As he got ready for his shift, Ethan thought back to the previous night, replaying the tense moments, the figures in the fog, the cryptic notes. Now, in the clarity of the day, it all seemed... exaggerated. His mind had clearly been playing tricks on him. The storm, the exhaustion, the isolation-they must have made him see things that weren't really there. The explanation was simple: he was overtired, his imagination running wild. After all, two raccoons had nearly scared him half to death.

"Dammit," he muttered to himself, shaking his head as he splashed cold water on his face. "I've really been losing it."

By the time Ethan arrived at the guardhouse that night, he felt more like himself. The rain had dwindled to a light drizzle, and the fog was a mere whisper of what it had been the previous night, clinging lazily to the edges of the streetlights. The storm had passed, leaving behind a quiet, damp stillness that felt peaceful rather than ominous.

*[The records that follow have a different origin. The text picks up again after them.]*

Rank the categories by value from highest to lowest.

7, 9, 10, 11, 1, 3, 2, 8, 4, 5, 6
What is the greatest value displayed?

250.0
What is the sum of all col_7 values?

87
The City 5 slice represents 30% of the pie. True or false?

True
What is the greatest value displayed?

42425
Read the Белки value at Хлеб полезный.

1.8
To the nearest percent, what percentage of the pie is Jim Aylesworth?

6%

He settled into his chair, flicking through the cameras as he began his routine check of the neighborhood. The streets of Nautical Heights were calm, the lights casting soft pools of illumination over the empty sidewalks. There was nothing unusual on the monitors-no figures lurking in the shadows, no flickering lights, no garbled voices on the radio. Just the quiet hum of the equipment and the gentle patter of rain.

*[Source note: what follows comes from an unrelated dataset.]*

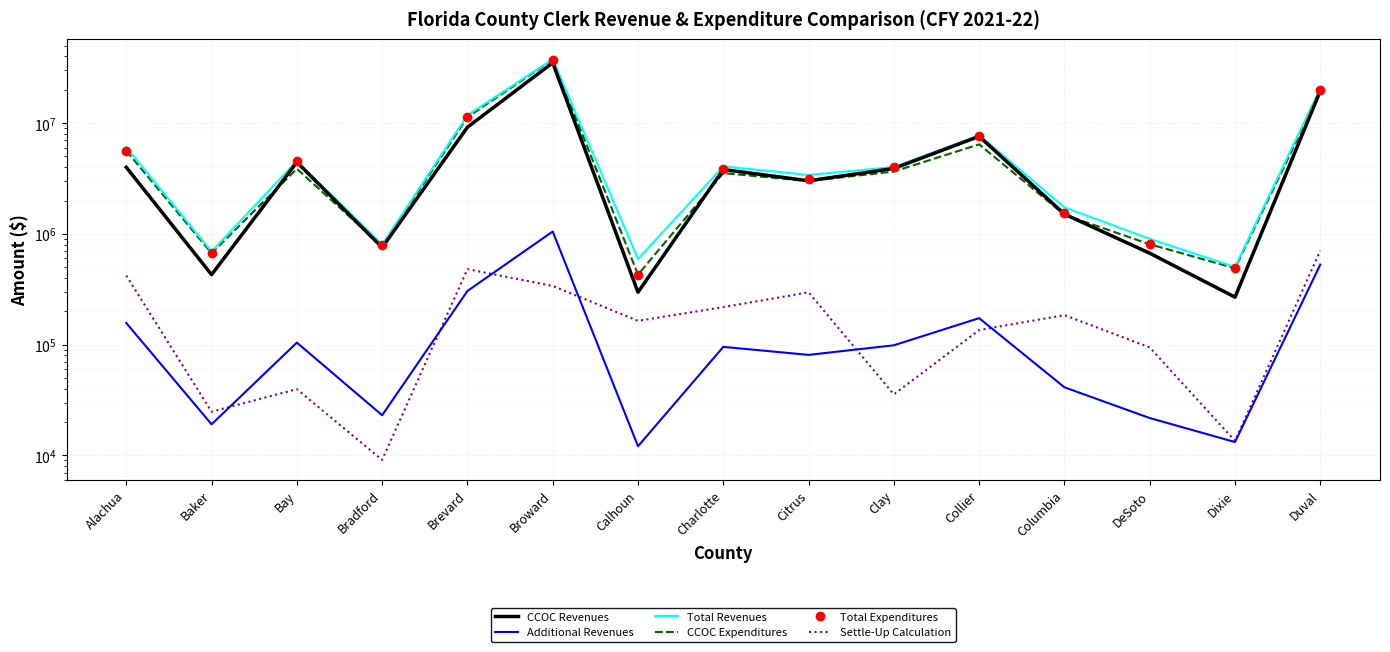

What is the label of the 7th point from the left?

Calhoun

Ethan leaned back in his chair, a small smile tugging at his lips. For the first time since he had started this job, it seemed like he might actually have a normal night.

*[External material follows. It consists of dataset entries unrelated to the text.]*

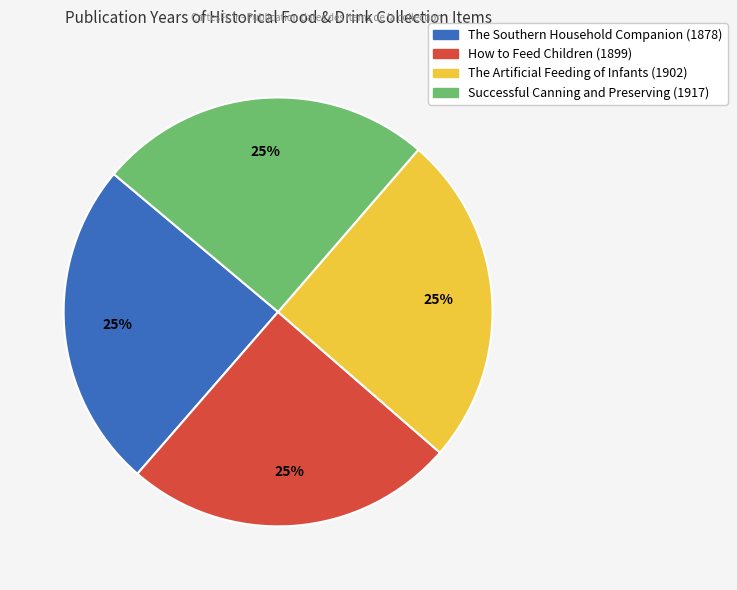

To the nearest percent, what portion does The Artificial Feeding of Infants (1902) represent?

25%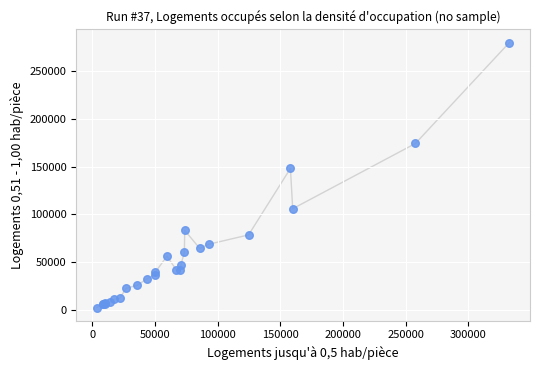

What Y value in the scatter plot is closest to 141085?

148030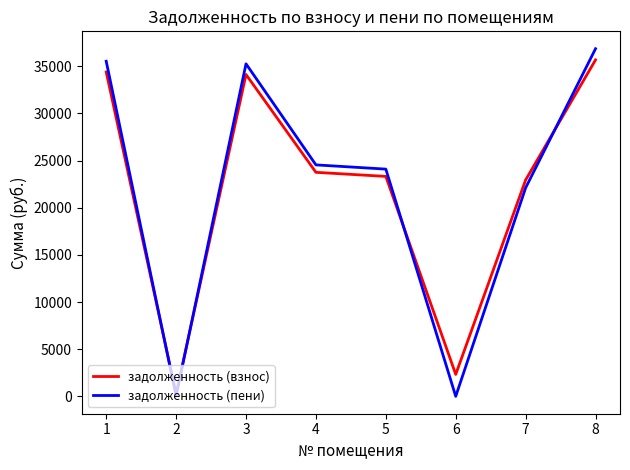

At which category does задолженность (пени) reach its first local peak?

3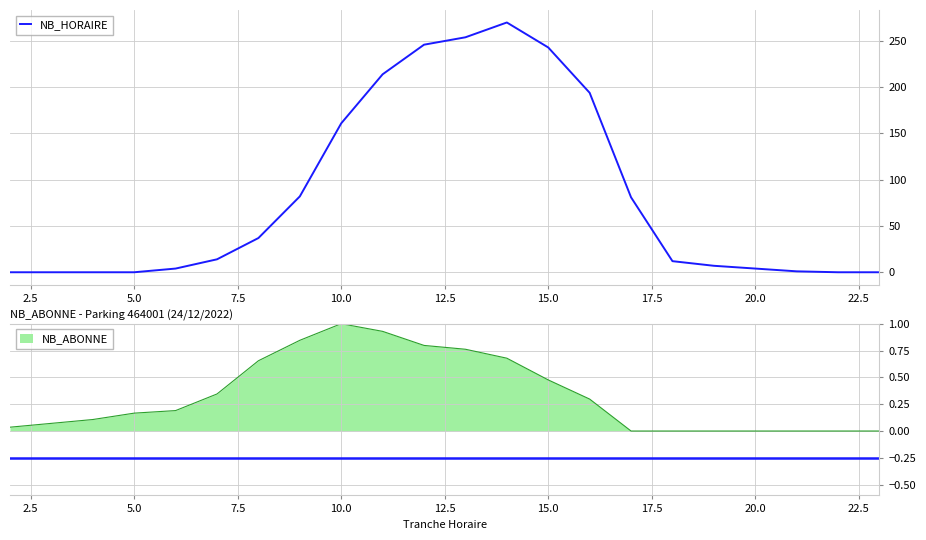

At which label is NB_HORAIRE closest to 135?

10.0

But as the hours ticked by, the calm started to feel unnerving in its own way. There was nothing to break the monotony-not even the usual rustle of animals or the creaking of trees. Just the soft, consistent rain tapping against the windows and the steady glow of the streetlights. The quiet was peaceful, almost too peaceful.

His thoughts wandered back to the previous nights. Could it really have all been in his head? The notes, the figures in the fog, the strange footsteps-had his exhaustion really caused his mind to fabricate all of it? Now, with the uneventful hours ticking by, Ethan couldn't help but question everything he had experienced.

He pulled out the old logbooks from the drawer in front of him. If the previous guards had experienced anything similar, there might be some record of it here. Ethan figured that if there had been strange occurrences in the past, something had to be documented-something that would prove he wasn't losing his grip on reality.

The logs were thick, filled with years' worth of nightly reports. Ethan started flipping through the pages, scanning the brief, mundane entries: patrols completed, equipment checks, routine incidents. It was the typical stuff you'd expect in a quiet gated community.

But then, after flipping through a couple of years' worth of reports, he found something.

It was a small note, written in the same logbook from ten years ago:

August 5th, 2013: Strange fog rolled in tonight. Heavy interference on the radio, faint voices. Unsure if it's weather-related or something else. Reported footsteps outside the guardhouse, but found no one there.